European appeasement of the CCP is no accident; it is the result of European leaders’ economic calculations. Many European governments are now in too deep and simply do not want to deal with the financial headache of falling out of Beijing’s good graces. China, in response to any perceived slight, could impose damaging tariffs on German car parts, Italian cars or Dutch malt extract.

China’s harsh treatment of Australia — at a moment when the latter faces its worst economic conditions since the Great Depression — further serves Beijing’s aims by demonstrating its global power and heightening European concerns, thus preemptively shutting many European mouths from criticizing the CCP.

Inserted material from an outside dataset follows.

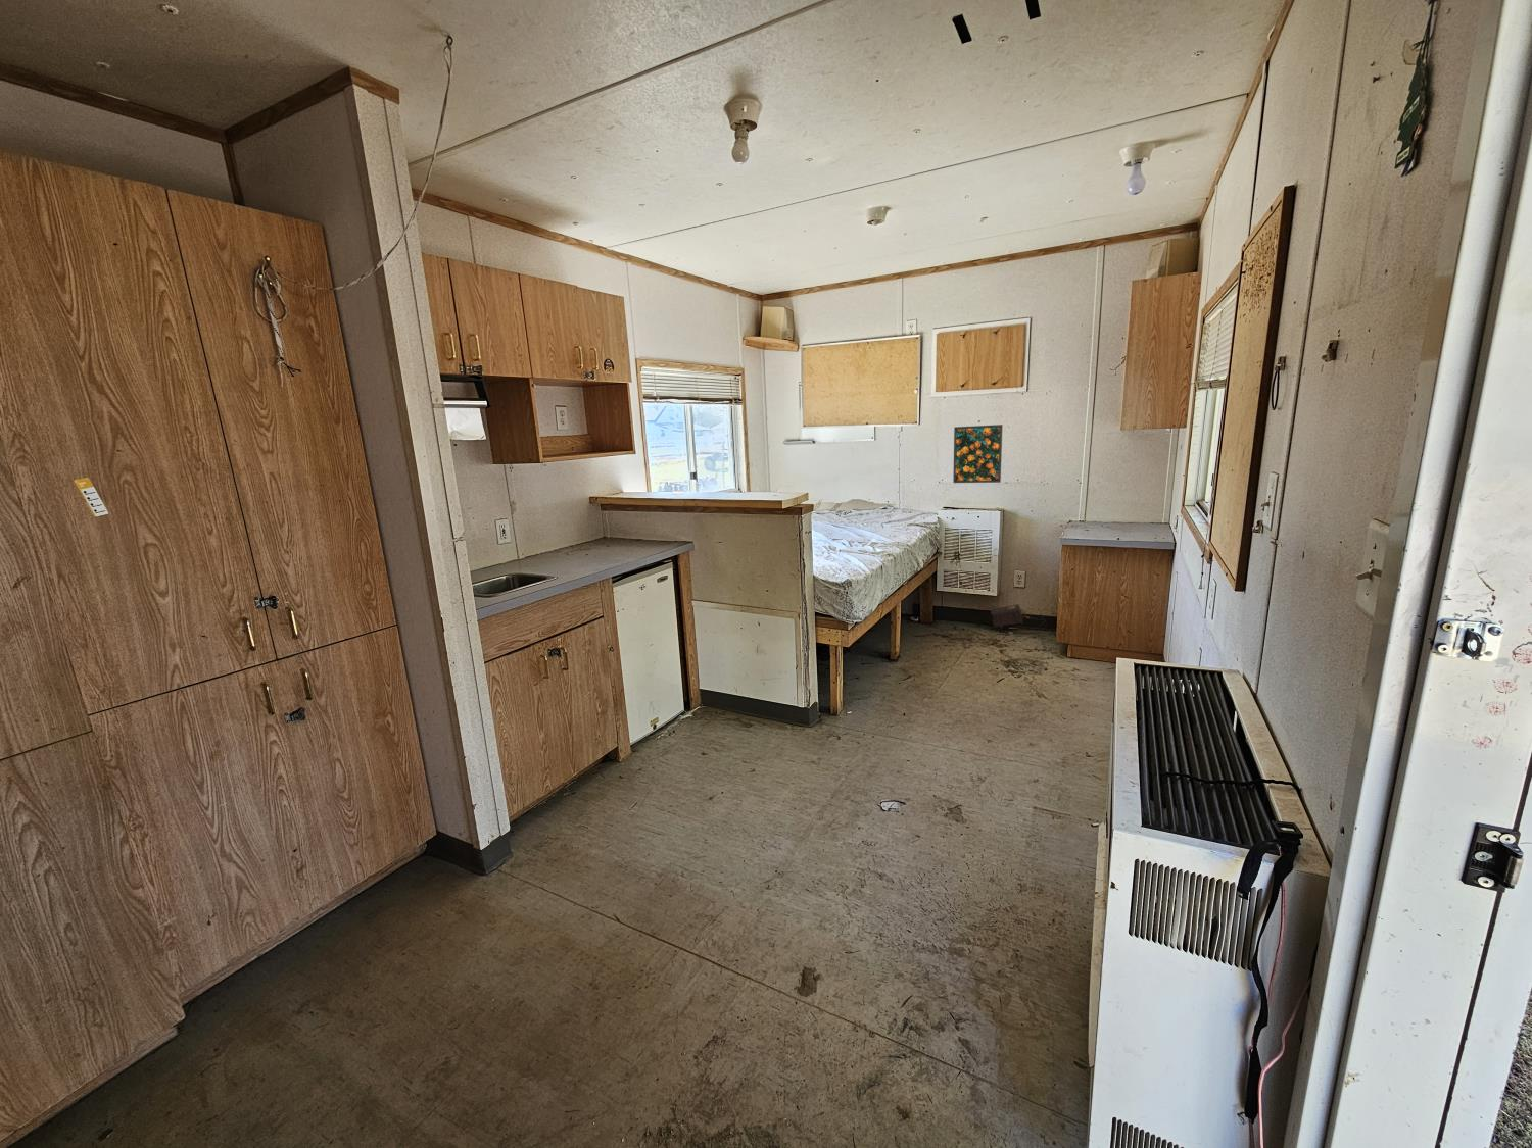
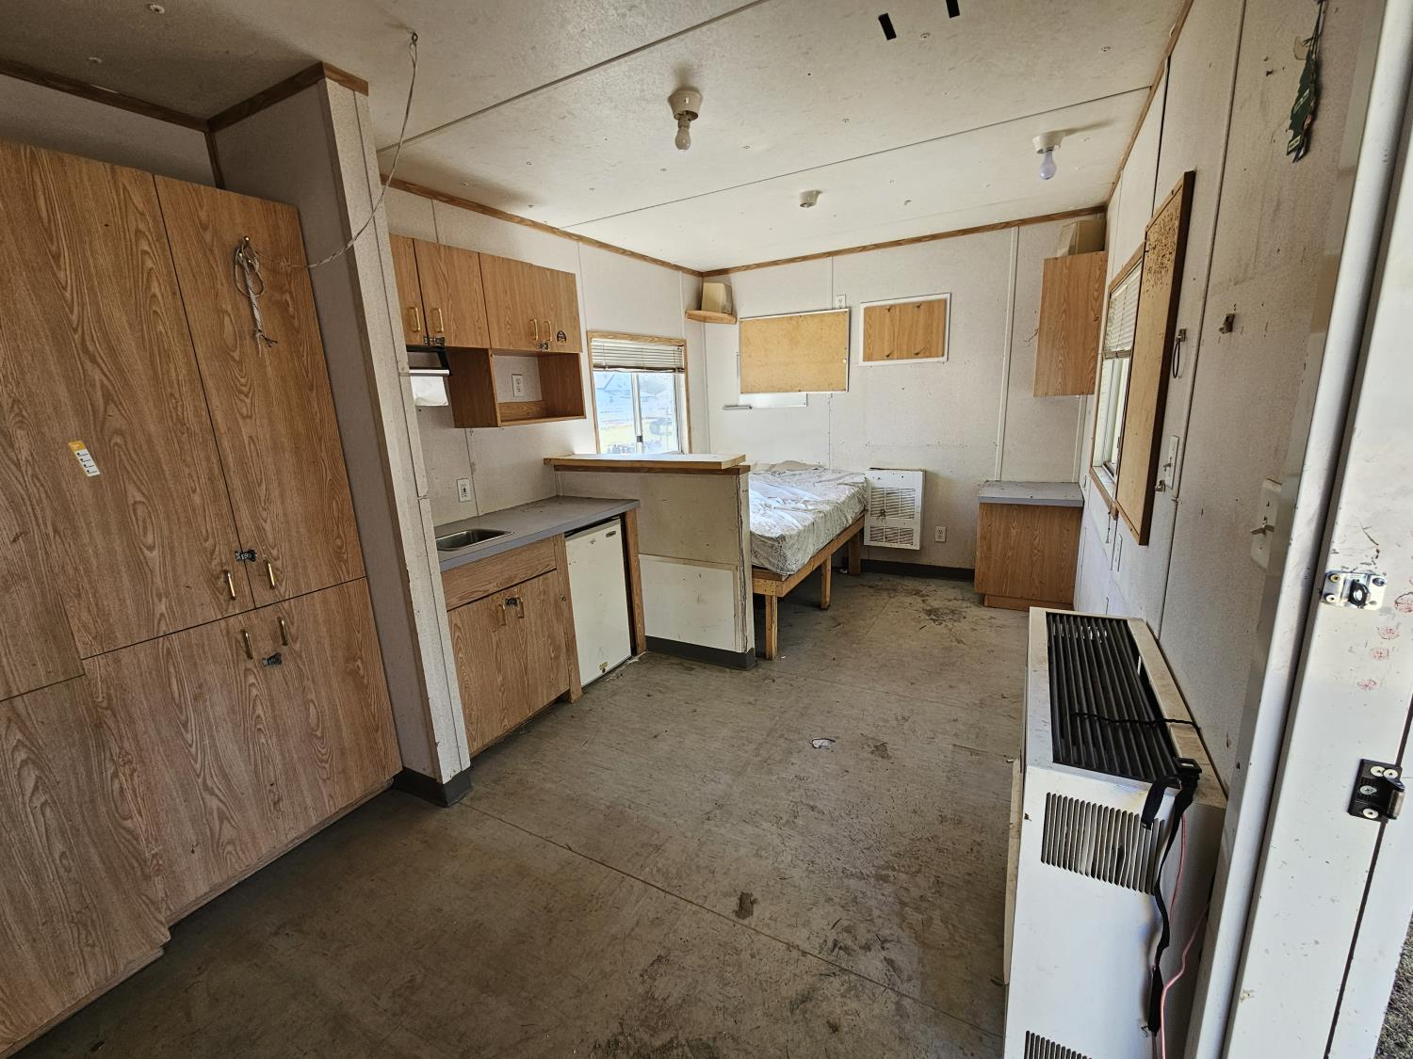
- satchel [989,603,1047,634]
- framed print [952,423,1004,484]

Australian Prime Minister Scott Morrison antagonized Beijing | Rohan Thomson/Getty Images

The fact that China, itself a trade surplus country, is willing to use punitive trade actions as a first-resort response should indeed alarm Beijing’s European partners. It should also prompt them to prepare punitive economic policies, such as tariffs on Chinese goods that recipient states can easily find elsewhere. This could have a substantial impact, given that annual Chinese exports to Germany are worth around $110 billion, for instance.

Such a response, however, requires European leaders to wake up from their dream of liberal internationalism, recognize the reality of Chinese authoritarianism and reevaluate their countries’ relationships with a great power whose illiberal ruling regime demands complicity. Trade with China is deeply intertwined with the CCP’s construction of an illiberal Sino-centric world order. Europe can no longer pretend otherwise.

Europe’s leaders would be wise to pursue careful decoupling or at least preemptively prepare retaliatory steps — lest they find themselves coerced into the Beijing’s illiberal global order or reduced to gum on the sole of the CCP’s shoe.